Laporan: Tio Pirnando
Rabu, 21 Mei 2025 | 22:32 WIB
Menteri ESDM Bahlil Lahadalia (SinPo.id/ Dok. ESDM)
Menteri ESDM Bahlil Lahadalia (SinPo.id/ Dok. ESDM)

SinPo.id - Menteri Energi dan Sumber Daya Mineral (ESDM) Bahlil Lahadalia mengungkapkan bahwa lifting minyak Indonesia di 2024 hanya mencapai 580 ribu barel per hari, atau anjlok dibandingkan tahun 1996-1997 yang bisa mencapai 1,5-1,6 1,6 juta barel per hari. Akibatnya, Indonesia harus impor migas setiap tahun hingga US$ 40 miliar atau setara Rp 650 triliun.

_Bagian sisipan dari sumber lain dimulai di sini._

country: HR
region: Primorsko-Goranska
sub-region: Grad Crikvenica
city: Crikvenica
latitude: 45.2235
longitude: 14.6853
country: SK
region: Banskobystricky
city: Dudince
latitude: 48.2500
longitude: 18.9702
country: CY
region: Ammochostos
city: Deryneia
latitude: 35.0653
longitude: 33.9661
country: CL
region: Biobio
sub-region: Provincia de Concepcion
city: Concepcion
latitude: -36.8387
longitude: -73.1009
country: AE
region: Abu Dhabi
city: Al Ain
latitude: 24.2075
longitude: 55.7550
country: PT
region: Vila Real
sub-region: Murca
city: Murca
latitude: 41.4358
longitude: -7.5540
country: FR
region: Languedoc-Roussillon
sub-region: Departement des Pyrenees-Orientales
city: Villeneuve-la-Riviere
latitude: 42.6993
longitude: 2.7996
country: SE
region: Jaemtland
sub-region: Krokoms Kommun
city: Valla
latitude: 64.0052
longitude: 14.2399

"Di tahun 2024 lifting kita kurang lebih sekitar 580 ribu barel dan konsumsi kita sekitar 1,6 juta barel. Impor kita setiap tahun untuk oil and gas menghabiskan kurang lebih sekitar US$35 miliar sampai dengan US$40 miliar. Artinya, posisi di tahun 199-1997 dengan 2024 sekarang berbanding terbalik," kata Bahlil dalam Konvensi dan Pemeran Tahunan ke-49 Indonesian Petroleum Association (IPA), Rabu, 21 Mei 2025.

Bahil memaparkan, pada tahun 1996-1997, dengan lifting minyak mencapai 1,6 juta per hari, angka konsumsi hanya 500 ribu barel per hari. Bahkan, di era tersebut, pendapatan negara dari sektor migas mencapai 40 persen.

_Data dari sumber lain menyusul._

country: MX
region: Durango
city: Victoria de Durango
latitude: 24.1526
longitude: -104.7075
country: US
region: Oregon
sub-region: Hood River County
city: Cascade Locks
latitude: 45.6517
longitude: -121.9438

Karena itu, lanjut Bahlil, Presiden Prabowo Subianto telah memerintahkan Kementerian ESDM untuk menaikkan lifting migas nasional menjadi 900 ribu hingga 1 juta barel per hari pada tahun 2029-2030. Hal ini demi mengurangi beban anggaran negara akibat impor energi.

Bahlil menyampaikan, potensi untuk mencapai target seperti yang disampaikan Presiden Prabowo, dapat digali dari total cekungan di Indonesia yang mencapai 128. Dimana, 68 cekungan dari total cekungan tersebut, belum tergarap sama sekali.

"Izinkan saya melaporkan kepada Bapak Presiden bahwa potensi migas kita dari 128 cekungan itu masih ada 68 cekungan yang belum diapa-apain," ucapnya.

Untuk itu, lanjut Bahlil, pemerintah menyiapkan tender untuk 60 wilayah kerja baru dalam 2-3 tahun ke depan.

"Nah, 60 ini, atas arahan Bapak Presiden, kami mohon arahan kalau memang bisa kita cepat laksanakan maka kita akan lakukan," imbuh Bahlil.

Bahlil menyebut sejumlah wilayah potensial, termasuk Selat Makassar dan Laut Natuna yang memiliki cadangan gas cukup besar. Di wilayah tersebut memiliki cadangan gas hingga 222 TCF.

"Di Natuna itu ada sekitar gas kita itu ada sekitar 222 TCF. Namun, memiliki CO2 72 persen, ada yang 45 persen bahkan minyaknya ada yang 30.000 barel. Artinya apa? cadangan kita masih cukup luar biasa," tukas Bahlil.